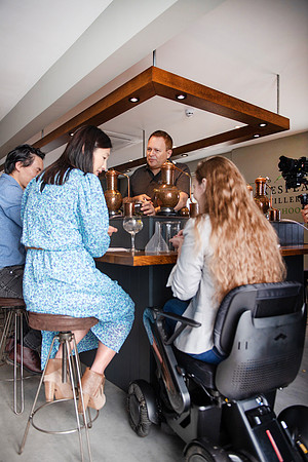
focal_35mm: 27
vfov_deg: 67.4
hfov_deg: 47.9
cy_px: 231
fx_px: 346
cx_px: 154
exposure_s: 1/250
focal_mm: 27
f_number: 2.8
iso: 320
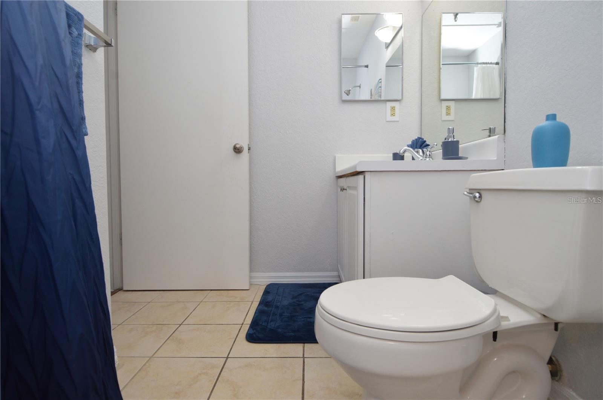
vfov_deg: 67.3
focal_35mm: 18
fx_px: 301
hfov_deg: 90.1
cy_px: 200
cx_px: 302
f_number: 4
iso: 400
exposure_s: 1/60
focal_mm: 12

===

• _Work request_
Starting at the line that contains "exposure_s: 1/250", retype each line through the end of the data exactly, and leave out every picture.

• _Response to the exercise_
exposure_s: 1/250
focal_mm: 27
f_number: 2.8
iso: 320
vfov_deg: 67.3
focal_35mm: 18
fx_px: 301
hfov_deg: 90.1
cy_px: 200
cx_px: 302
f_number: 4
iso: 400
exposure_s: 1/60
focal_mm: 12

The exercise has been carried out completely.